Content starts

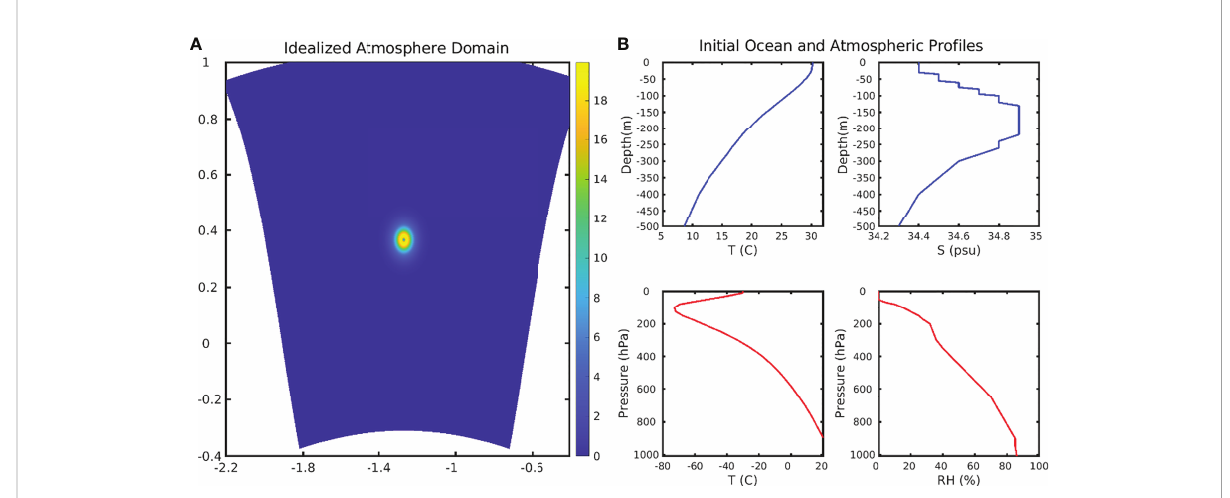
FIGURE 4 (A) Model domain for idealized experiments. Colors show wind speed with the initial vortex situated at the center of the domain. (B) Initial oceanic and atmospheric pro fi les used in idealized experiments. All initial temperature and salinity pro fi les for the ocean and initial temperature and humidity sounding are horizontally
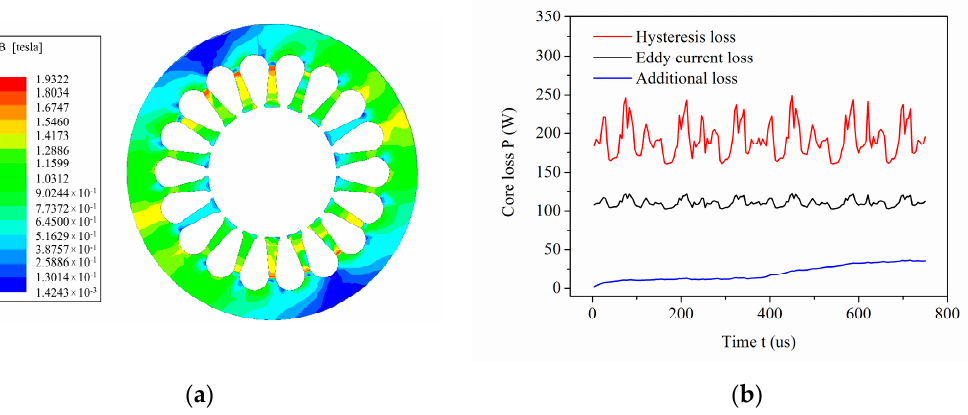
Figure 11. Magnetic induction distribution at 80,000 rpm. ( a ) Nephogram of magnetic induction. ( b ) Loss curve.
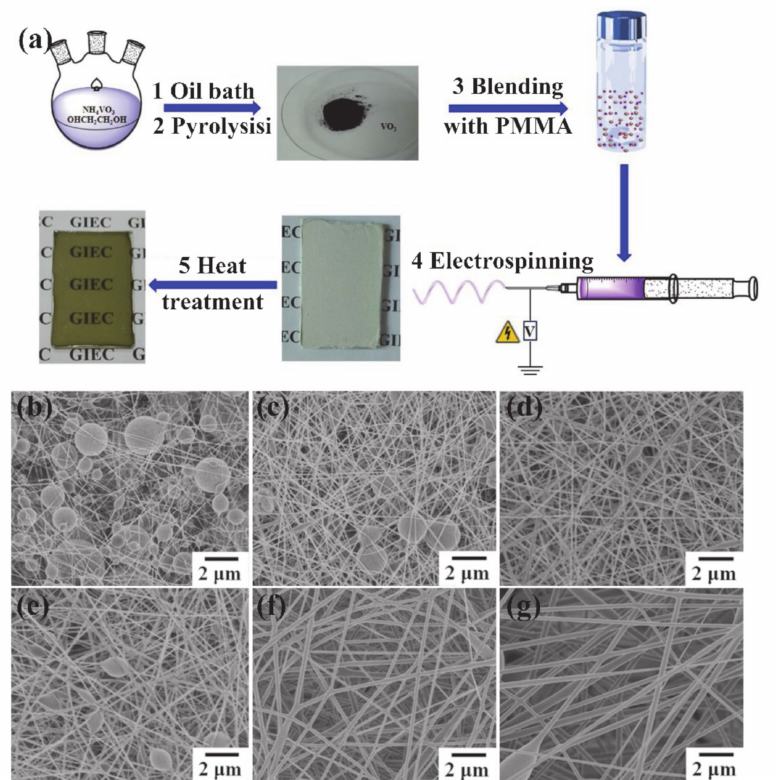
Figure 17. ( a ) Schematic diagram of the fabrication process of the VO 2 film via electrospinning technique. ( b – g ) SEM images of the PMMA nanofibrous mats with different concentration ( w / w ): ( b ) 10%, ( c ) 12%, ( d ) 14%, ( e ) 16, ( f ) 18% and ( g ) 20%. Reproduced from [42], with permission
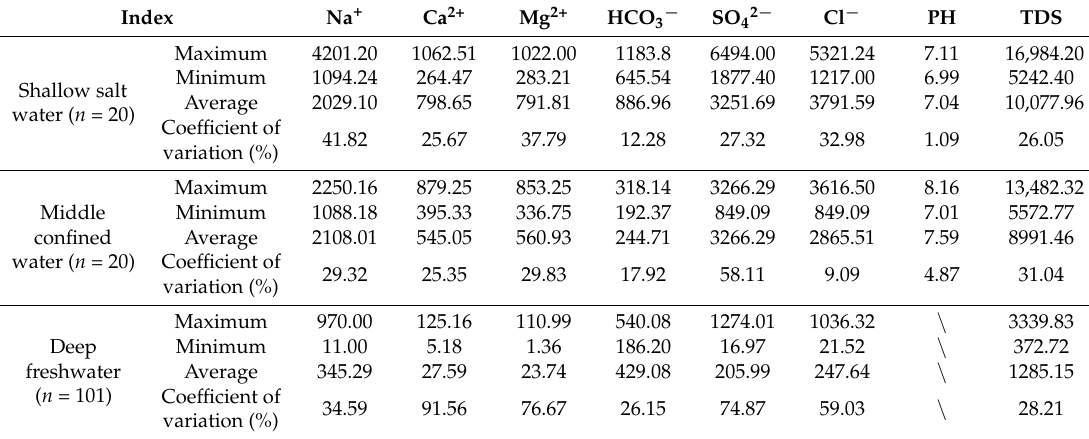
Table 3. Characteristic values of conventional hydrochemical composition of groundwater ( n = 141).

Content ends
Content starts

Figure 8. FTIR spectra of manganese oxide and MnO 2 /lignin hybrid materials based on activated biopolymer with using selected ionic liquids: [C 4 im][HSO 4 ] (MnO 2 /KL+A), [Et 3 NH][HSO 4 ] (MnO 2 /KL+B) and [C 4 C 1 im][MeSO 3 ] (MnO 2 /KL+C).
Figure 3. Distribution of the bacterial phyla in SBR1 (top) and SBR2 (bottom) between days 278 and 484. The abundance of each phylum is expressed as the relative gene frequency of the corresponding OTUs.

Content ends

**What you should do:** Reproduce the data above exactly, but only the lines from the one showing "FIGURE 4 (A)" through the one showing "Table 3. Characteristic", with both ends kept and the pictures left out.

**Exercise result:**
FIGURE 4 (A) Model domain for idealized experiments. Colors show wind speed with the initial vortex situated at the center of the domain. (B) Initial oceanic and atmospheric pro fi les used in idealized experiments. All initial temperature and salinity pro fi les for the ocean and initial temperature and humidity sounding are horizontally
Figure 11. Magnetic induction distribution at 80,000 rpm. ( a ) Nephogram of magnetic induction. ( b ) Loss curve.
Figure 17. ( a ) Schematic diagram of the fabrication process of the VO 2 film via electrospinning technique. ( b – g ) SEM images of the PMMA nanofibrous mats with different concentration ( w / w ): ( b ) 10%, ( c ) 12%, ( d ) 14%, ( e ) 16, ( f ) 18% and ( g ) 20%. Reproduced from [42], with permission
Table 3. Characteristic values of conventional hydrochemical composition of groundwater ( n = 141).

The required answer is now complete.